Requirement: Each line of the records that includes "deleted" should be found and copied.

======== Data supplied

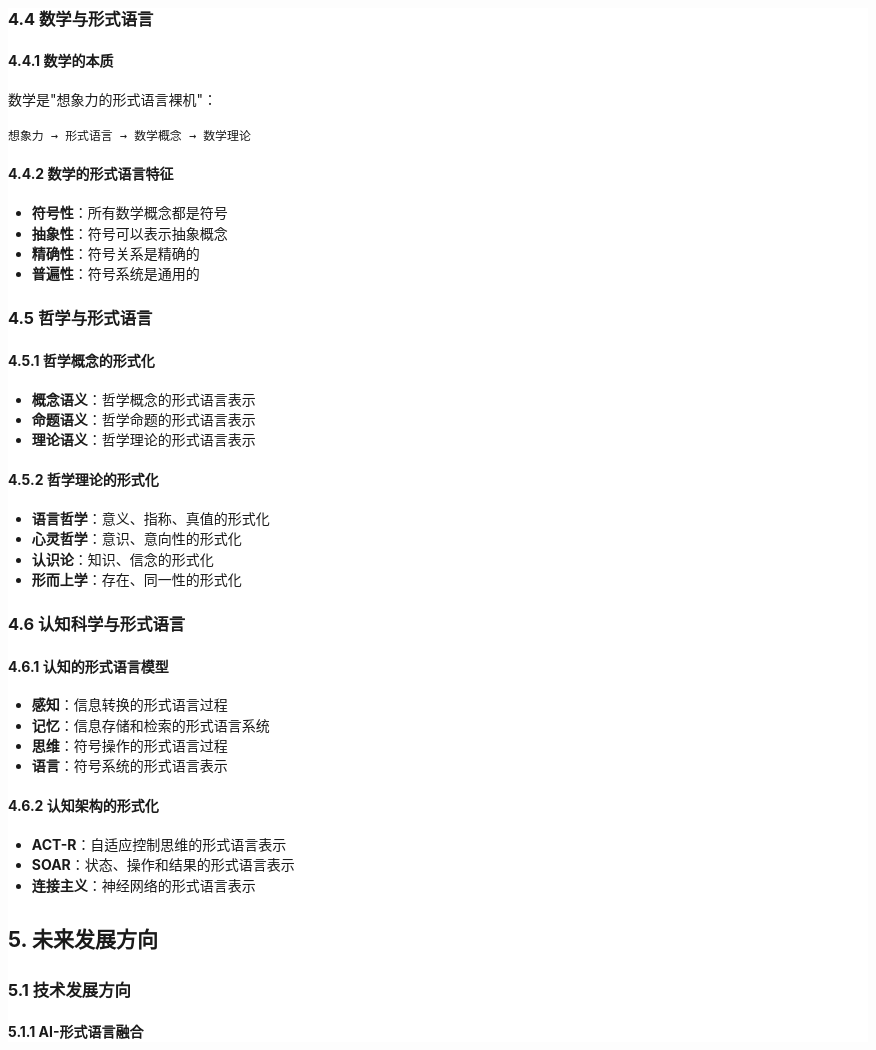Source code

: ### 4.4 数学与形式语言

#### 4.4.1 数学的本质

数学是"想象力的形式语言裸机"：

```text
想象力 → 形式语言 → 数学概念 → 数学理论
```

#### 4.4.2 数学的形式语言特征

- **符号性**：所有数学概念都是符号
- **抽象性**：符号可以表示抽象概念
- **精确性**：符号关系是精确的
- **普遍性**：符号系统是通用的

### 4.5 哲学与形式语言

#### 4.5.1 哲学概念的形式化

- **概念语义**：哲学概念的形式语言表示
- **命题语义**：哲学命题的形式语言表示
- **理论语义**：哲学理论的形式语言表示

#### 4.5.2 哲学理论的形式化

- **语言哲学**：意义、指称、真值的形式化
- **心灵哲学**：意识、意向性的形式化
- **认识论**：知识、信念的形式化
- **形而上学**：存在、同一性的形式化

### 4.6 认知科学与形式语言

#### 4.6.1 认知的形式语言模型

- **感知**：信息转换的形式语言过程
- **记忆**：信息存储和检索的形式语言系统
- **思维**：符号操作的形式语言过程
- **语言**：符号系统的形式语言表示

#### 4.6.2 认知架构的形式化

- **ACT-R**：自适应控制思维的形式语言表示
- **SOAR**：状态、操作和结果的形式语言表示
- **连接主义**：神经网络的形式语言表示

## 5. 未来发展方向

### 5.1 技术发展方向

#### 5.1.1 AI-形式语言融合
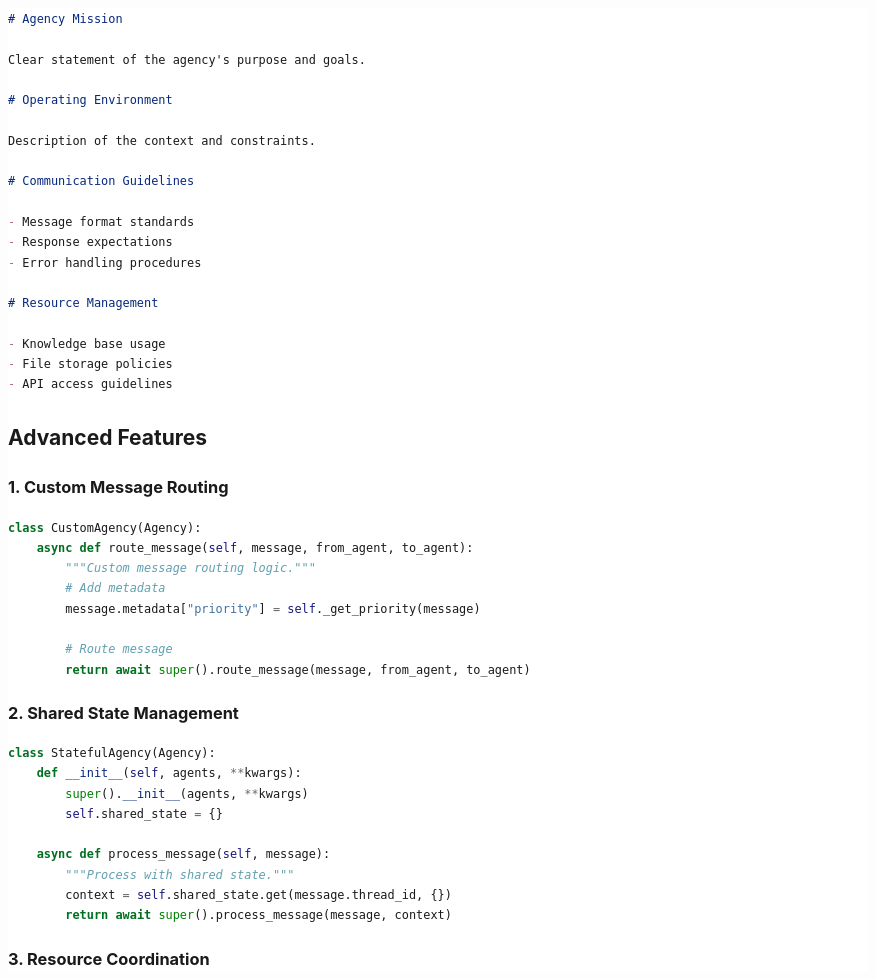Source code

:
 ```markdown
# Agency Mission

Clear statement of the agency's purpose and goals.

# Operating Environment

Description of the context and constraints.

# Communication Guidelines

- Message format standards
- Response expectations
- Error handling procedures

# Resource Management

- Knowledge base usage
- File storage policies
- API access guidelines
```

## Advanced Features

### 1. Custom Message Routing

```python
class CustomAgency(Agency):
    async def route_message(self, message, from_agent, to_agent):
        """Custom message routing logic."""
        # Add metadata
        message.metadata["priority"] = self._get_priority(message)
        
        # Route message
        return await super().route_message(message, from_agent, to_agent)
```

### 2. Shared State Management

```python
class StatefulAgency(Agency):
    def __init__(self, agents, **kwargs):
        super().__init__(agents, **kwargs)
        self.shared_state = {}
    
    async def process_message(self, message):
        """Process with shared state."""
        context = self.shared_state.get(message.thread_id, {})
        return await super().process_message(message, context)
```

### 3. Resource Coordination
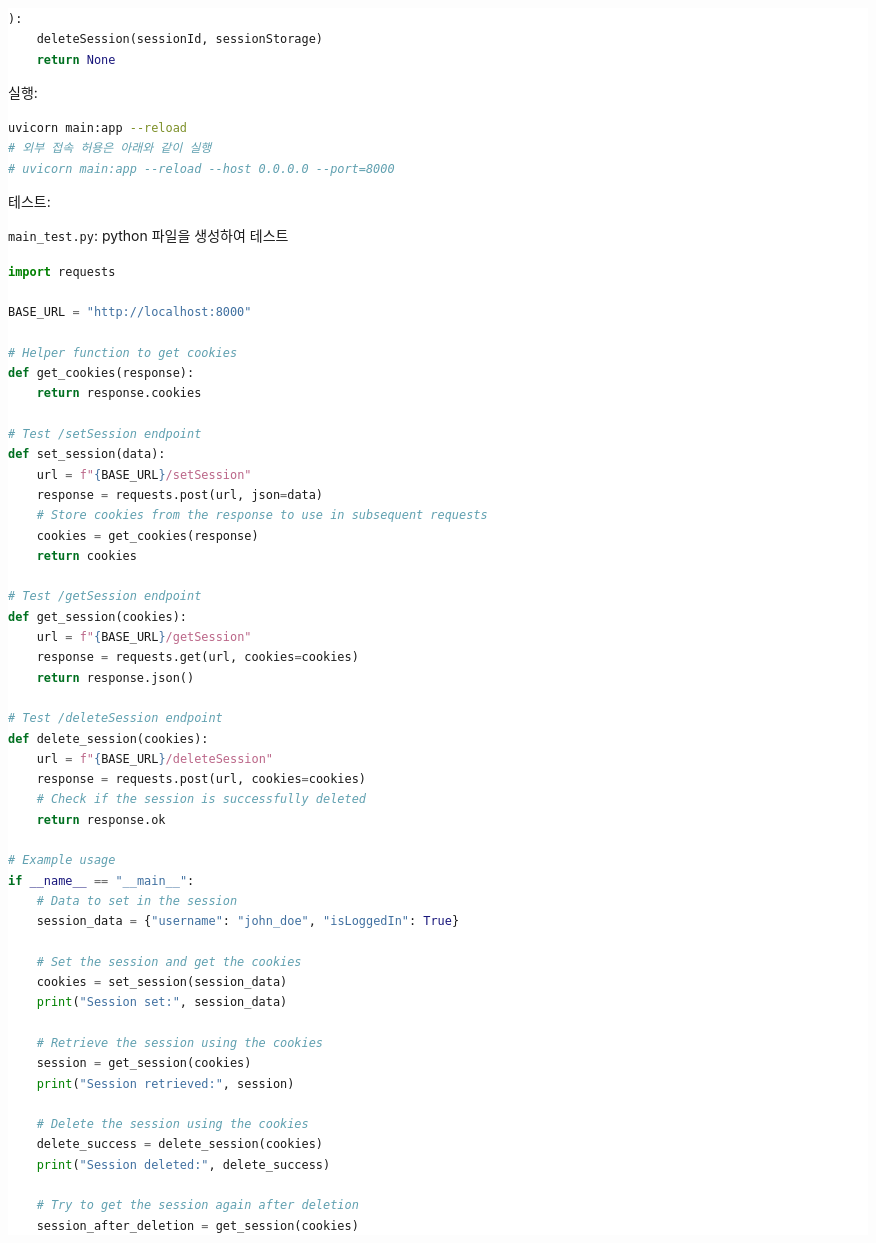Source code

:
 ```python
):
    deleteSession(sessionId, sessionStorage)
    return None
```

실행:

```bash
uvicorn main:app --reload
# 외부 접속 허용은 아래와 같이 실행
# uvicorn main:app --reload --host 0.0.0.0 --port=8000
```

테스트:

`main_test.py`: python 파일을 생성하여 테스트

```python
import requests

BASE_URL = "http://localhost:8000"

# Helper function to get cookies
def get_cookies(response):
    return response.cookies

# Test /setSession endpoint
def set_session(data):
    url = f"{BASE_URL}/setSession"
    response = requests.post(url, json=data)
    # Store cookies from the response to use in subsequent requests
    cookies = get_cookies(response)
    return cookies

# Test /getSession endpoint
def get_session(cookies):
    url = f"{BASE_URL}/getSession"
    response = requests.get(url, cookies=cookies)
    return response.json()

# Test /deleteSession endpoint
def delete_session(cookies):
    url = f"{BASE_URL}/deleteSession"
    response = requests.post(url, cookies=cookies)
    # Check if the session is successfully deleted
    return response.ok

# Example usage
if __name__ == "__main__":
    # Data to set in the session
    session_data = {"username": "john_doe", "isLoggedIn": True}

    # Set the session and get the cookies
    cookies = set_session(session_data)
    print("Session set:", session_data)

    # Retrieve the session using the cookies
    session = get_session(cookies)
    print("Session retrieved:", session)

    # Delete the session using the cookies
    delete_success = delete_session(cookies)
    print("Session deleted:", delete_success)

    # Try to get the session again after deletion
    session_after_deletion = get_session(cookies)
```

================

Task answer:
    # Check if the session is successfully deleted
    print("Session deleted:", delete_success)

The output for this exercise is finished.